The Board of Trustees has held public forums with students in recent weeks to hear their concerns, but Bergeron has not attended. Sources told Inside Higher Ed that the president was willing to meet with protesters, but only if they agreed not to film the meeting—a request the students occupying Fanning Hall rejected.

Bergeron’s silence seems only to be adding to the tensions.

“I think every week that goes by, the possibility to rebuild trust gets less and less likely. And I think the public perception of what is going on is getting more and more negative,” said Chris Steiner, a professor of art history and anthropology and director of the museum studies program.

Steiner added that the ongoing controversy is “a case study in how a lack of communication is so destructive.”

He also pointed out that the outrage has not been contained to campus; the local newspaper, The Day, recently penned an editorial calling for Bergeron to resign.

The Board of Trustees, for its part, has told faculty members the president is under review; it has also promised to investigate the issues being raised in campus protests.

“We know that several critical concerns have been addressed to President Bergeron and to members of the senior administration and Alumni Board this week,” Board Chair Debo P. Adegbile said in a Feb. 12 statement to campus addressing the spiraling controversy. “We want to assure you of the totality of our collective commitment to support our students, faculty, staff, and alumni in addressing these concerns in accordance with Conn’s values. The Board will bring focus to the full range of concerns that have been raised and, together with President Bergeron, will recommit to effective administrative leadership and our DEI values.”

Trustees have pledged “an immediate, independent, expert review of our [diversity, equity, and inclusion] commitments across the College and community, including of staffing, investment, programming, and practices that can allow us to fully achieve our community ideals.”

Missteps on Diversity

Missteps on matters of race, diversity and other sensitive topics have pushed out numerous administrators at other institutions in the past. For example, in 2015 both the system president and the flagship campus’s chancellor at the University of Missouri stepped down amid accusations of mishandling protests related to racism. One key incident at Mizzou involved President Tim Wolfe refusing to get out of his car to address student protestors on campus.

But in other instances, top officials have held on to their jobs after major missteps. At Purdue University Northwest, chancellor Thomas L. Keon—the campus-level equivalent of a president—mocked Asian languages in an off-the-cuff remark at a December graduation ceremony. Keon later apologized and remains in his role, despite calls for his ouster.

Experts note that offensive remarks on race don’t always sink presidencies but can create or exacerbate divisions on campus that subsequently make it harder for a president to do the job.

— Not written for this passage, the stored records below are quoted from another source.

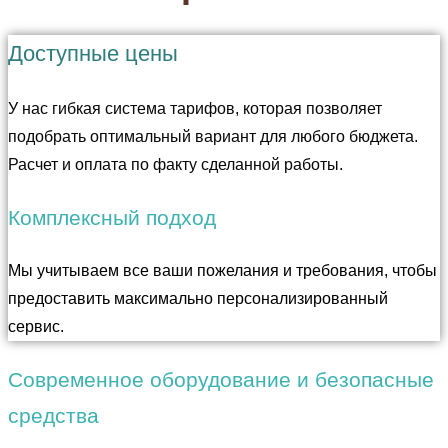
Доступные цены
У нас гибкая система тарифов, которая позволяет
подобрать оптимальный вариант для любого бюджета.
Расчет и оплата по факту сделанной работы.
Комплексный подход
Мы учитываем все ваши пожелания и требования, чтобы
предоставить максимально персонализированный
сервис.
Современное оборудование и безопасные
средства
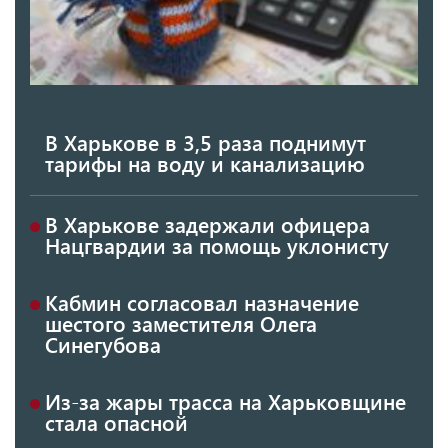
В Харькове в 3,5 раза поднимут
тарифы на воду и канализацию
В Харькове задержали офицера
Нацгвардии за помощь уклонисту
Кабмин согласовал назначение
шестого заместителя Олега
Синегубова
Из-за жары трасса на Харьковщине
стала опасной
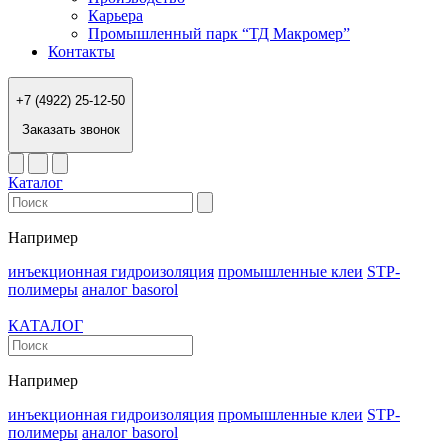
Карьера
Промышленный парк “ТД Макромер”
Контакты
+7 (4922) 25-12-50
Заказать звонок
Каталог
Например
инъекционная гидроизоляция
промышленные клеи
STP-
полимеры
аналог basorol
КАТАЛОГ
Например
инъекционная гидроизоляция
промышленные клеи
STP-
полимеры
аналог basorol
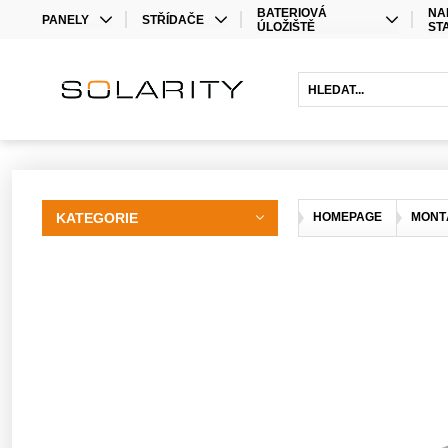
BATERIOVÁ
NA
PANELY
STŘÍDAČE
ÚLOŽIŠTĚ
ST
MONO
STŘÍDAČE
LITHIOVÉ BATERIE
BIFACIAL
OPTIMIZÉRY
OLOVĚNÉ BATERIE
HYBRIDNÍ STŘÍDAČE
BATERIOVÉ STŘÍDAČE
PRODLOUŽENÍ ZÁRUKY
KATEGORIE
HOMEPAGE
MONT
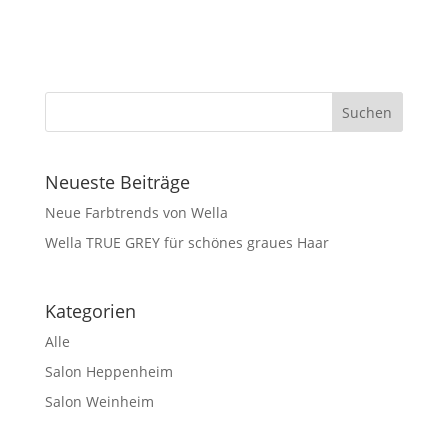
Neueste Beiträge
Neue Farbtrends von Wella
Wella TRUE GREY für schönes graues Haar
Kategorien
Alle
Salon Heppenheim
Salon Weinheim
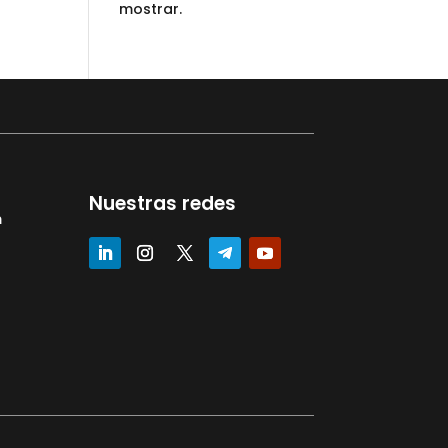
mostrar.
Nuestras redes
m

Carlton Brown, a senior fellow and senior consultant at the Association of Governing Boards of Universities and Colleges, said that such gaffes often expose gaps in “proclamation vs. practice,” prompting constituents to question a leader’s commitment to DEI and forcing a glaring spotlight on the alignment of a president’s actions and words.

“If there is a strong proclamation of adherence to the pursuit of diversity, equity and inclusion and then there are moves made that belie that, that is a gaffe that begins to border on the unforgivable, because some things constitute an absolute violation,” Brown said.

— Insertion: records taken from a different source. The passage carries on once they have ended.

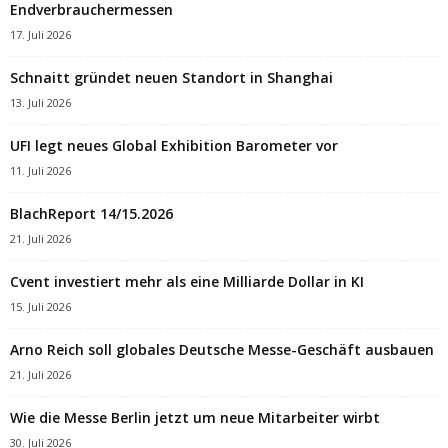
Endverbrauchermessen
17. Juli 2026
Schnaitt gründet neuen Standort in Shanghai
13. Juli 2026
UFI legt neues Global Exhibition Barometer vor
11. Juli 2026
BlachReport 14/15.2026
21. Juli 2026
Cvent investiert mehr als eine Milliarde Dollar in KI
15. Juli 2026
Arno Reich soll globales Deutsche Messe-Geschäft ausbauen
21. Juli 2026
Wie die Messe Berlin jetzt um neue Mitarbeiter wirbt
30. Juli 2026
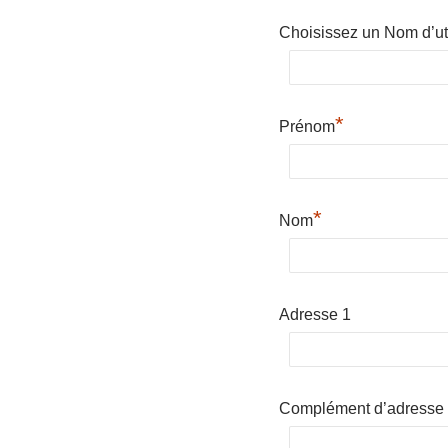
Choisissez un Nom d’uti
*
Prénom
*
Nom
Adresse 1
Complément d’adresse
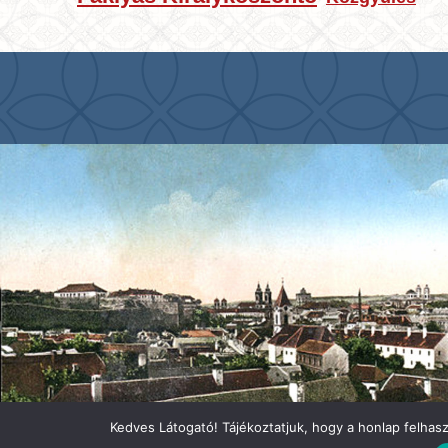
Kedves Látogató! Tájékoztatjuk, hogy a honlap felhas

When students, faculty and staff unite in opposition to a president, questioning their leader’s commitment to DEI, that often creates an irreparable rift, he noted, adding that it is important for presidents to live as well as communicate their values.

Though campus constituents seem united in seeking Bergeron’s resignation or firing, only one group has the final decision on the president’s future: the Connecticut College Board of Trustees. And for now, members aren’t willing to say what will happen to the embattled president, leaving the campus waiting—and students ready to protest when the semester resumes.